Le sénateur républicain Mitch McConnell, figure historique du Congrès américain et ancien chef de la majorité républicaine au Sénat, a quitté l’hôpital ce 7 août 2026 pour poursuivre sa convalescence à son domicile, selon Libération. Son absence prolongée, qui s’étend sur près de deux mois, a pesé sur une majorité républicaine déjà fragile à la chambre haute, où chaque voix compte.
Ce qu'il faut retenir
- Mitch McConnell, sénateur du Kentucky âgé de 84 ans, a quitté l’hôpital après deux mois d’hospitalisation.

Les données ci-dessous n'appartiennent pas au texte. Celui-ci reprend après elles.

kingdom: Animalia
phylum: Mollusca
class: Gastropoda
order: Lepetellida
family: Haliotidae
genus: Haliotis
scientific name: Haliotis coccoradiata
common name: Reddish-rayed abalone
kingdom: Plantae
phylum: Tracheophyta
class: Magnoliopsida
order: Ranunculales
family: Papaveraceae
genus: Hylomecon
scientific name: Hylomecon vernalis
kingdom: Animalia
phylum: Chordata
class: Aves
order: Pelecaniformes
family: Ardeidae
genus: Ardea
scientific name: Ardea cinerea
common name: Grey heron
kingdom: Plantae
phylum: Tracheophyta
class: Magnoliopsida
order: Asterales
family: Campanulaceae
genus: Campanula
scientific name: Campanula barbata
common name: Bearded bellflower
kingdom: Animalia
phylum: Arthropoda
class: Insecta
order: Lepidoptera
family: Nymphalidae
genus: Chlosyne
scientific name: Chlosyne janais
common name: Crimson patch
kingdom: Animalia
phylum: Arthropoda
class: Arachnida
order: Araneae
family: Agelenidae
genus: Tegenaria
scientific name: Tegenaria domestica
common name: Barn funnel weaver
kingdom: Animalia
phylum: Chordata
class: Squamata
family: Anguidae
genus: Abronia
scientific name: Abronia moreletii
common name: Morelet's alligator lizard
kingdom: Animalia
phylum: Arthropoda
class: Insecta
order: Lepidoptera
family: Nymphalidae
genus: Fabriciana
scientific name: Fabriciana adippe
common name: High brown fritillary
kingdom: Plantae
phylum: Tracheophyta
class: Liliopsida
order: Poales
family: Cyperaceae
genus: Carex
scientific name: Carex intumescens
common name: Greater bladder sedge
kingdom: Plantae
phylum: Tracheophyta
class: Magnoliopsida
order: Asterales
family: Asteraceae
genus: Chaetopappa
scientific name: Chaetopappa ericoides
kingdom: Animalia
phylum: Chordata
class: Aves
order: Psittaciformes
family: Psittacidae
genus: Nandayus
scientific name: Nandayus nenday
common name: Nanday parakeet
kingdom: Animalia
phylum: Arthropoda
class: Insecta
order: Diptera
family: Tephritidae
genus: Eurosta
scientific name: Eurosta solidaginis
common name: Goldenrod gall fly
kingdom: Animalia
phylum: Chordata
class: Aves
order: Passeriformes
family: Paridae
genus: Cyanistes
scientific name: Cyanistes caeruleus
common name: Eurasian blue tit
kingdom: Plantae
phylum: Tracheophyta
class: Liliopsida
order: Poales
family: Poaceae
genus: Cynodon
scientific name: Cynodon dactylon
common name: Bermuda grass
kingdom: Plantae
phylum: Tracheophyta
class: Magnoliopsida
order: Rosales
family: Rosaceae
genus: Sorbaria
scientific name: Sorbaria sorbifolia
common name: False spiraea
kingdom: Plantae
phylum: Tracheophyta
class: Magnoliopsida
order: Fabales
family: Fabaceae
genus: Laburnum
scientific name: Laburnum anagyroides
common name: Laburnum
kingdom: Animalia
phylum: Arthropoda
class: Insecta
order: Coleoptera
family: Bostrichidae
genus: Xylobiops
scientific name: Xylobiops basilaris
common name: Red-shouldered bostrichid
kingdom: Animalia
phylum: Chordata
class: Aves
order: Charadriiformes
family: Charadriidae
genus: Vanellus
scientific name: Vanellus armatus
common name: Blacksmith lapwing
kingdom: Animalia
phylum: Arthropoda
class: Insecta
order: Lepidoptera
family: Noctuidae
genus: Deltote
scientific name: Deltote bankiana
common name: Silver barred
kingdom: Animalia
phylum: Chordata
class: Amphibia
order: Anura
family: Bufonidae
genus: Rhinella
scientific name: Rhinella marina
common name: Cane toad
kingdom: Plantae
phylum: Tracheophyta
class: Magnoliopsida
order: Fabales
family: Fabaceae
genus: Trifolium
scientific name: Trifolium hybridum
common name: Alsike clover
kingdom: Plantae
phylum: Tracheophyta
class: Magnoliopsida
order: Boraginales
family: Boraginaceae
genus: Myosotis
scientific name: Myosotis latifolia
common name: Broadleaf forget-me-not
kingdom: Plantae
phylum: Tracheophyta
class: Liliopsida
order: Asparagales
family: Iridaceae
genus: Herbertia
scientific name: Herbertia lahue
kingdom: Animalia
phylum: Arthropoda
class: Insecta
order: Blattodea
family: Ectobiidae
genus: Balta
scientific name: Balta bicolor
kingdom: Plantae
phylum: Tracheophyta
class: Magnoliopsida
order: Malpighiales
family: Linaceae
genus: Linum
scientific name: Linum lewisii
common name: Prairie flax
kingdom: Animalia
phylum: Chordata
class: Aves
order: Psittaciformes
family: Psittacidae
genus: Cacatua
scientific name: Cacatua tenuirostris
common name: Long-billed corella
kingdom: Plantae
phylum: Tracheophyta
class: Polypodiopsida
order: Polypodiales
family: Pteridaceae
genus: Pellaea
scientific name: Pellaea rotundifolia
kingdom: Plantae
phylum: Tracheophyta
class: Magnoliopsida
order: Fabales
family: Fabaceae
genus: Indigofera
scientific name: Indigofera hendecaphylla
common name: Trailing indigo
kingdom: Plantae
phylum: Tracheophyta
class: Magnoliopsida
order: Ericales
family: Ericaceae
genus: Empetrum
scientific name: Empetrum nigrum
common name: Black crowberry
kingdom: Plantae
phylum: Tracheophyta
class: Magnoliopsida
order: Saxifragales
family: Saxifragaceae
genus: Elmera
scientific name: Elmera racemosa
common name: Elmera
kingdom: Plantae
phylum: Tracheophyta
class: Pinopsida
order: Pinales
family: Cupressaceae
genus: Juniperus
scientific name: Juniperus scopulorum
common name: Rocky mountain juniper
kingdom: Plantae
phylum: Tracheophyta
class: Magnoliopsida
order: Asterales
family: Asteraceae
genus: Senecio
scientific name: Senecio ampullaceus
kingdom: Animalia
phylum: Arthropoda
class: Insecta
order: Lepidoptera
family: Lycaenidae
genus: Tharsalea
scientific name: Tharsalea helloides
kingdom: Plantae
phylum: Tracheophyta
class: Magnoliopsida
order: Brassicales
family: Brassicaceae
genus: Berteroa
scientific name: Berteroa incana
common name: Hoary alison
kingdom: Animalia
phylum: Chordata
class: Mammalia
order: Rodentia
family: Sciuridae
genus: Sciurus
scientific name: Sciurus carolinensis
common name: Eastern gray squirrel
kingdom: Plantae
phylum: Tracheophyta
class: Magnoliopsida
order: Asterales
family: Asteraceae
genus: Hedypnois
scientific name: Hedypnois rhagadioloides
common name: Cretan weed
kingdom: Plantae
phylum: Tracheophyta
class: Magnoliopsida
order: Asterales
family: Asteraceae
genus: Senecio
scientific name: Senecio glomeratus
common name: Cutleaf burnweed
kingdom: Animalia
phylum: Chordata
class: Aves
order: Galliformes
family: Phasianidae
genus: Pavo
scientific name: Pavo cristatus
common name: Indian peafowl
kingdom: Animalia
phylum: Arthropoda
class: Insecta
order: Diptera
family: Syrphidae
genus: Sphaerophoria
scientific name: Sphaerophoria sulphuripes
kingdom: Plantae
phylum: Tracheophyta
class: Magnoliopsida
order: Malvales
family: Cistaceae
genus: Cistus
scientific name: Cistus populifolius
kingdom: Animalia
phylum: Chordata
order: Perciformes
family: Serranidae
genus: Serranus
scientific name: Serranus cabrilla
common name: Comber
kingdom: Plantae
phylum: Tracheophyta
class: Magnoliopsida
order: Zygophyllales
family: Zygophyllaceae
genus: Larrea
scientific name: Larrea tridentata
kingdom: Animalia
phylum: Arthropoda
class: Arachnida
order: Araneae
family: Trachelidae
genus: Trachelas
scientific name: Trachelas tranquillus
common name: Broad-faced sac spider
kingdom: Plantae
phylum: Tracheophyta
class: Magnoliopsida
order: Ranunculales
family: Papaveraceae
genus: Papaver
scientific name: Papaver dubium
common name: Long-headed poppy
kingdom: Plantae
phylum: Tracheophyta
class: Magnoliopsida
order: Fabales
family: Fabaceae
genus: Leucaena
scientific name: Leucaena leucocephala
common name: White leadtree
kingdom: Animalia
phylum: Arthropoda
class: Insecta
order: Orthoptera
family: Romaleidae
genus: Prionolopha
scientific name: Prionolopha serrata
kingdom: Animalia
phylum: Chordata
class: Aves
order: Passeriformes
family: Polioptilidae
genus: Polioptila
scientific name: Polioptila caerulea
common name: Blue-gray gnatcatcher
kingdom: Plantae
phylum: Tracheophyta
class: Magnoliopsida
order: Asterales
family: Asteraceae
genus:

- Il doit désormais poursuivre sa convalescence à son domicile, sans préciser de date de retour au Congrès.
- Son absence a accentué les tensions au sein de la majorité républicaine au Sénat, où les voix se comptent souvent d’une unité près.
- Ancien chef de la majorité républicaine, il a joué un rôle central dans la politique américaine pendant près de deux décennies.
Une absence prolongée qui interroge
L’absence de Mitch McConnell de l’hémicycle du Sénat depuis le 7 juin 2026 avait suscité de nombreuses spéculations sur son état de santé, alors que l’élu républicain, connu pour son endurance politique, était rarement absent de longue durée. Selon des sources proches du dossier rapportées par Libération, son hospitalisation serait liée à des complications liées à une chute survenue en mai, sans que les détails médicaux ne soient rendus publics. Officiellement, aucun diagnostic précis n’a été communiqué par son équipe.
Dans un communiqué laconique, McConnell a indiqué qu’il « poursuivrait sa convalescence à son domicile », précisant que son état nécessitait encore du repos. Aucune mention n’a été faite concernant un éventuel retour au Sénat dans l’immédiat, laissant planer le doute sur la durée de son absence. « Je reste déterminé à servir le peuple du Kentucky et à remplir mes fonctions, mais mon rétablissement doit être ma priorité », a-t-il déclaré, sans davantage de précisions.
Un impact immédiat sur la majorité républicaine
L’absence de McConnell intervient à un moment critique pour les républicains au Sénat, où la majorité ne tient qu’à un fil. Avec seulement 51 sièges sur 100, chaque absence ou abstention peut bloquer des votes clés, notamment sur des projets de loi controversés ou des nominations présidentielles. Son retour serait donc attendu pour stabiliser la situation, d’autant que le parti doit faire face à des divisions internes sur plusieurs dossiers, comme la politique budgétaire ou les relations avec l’administration en place.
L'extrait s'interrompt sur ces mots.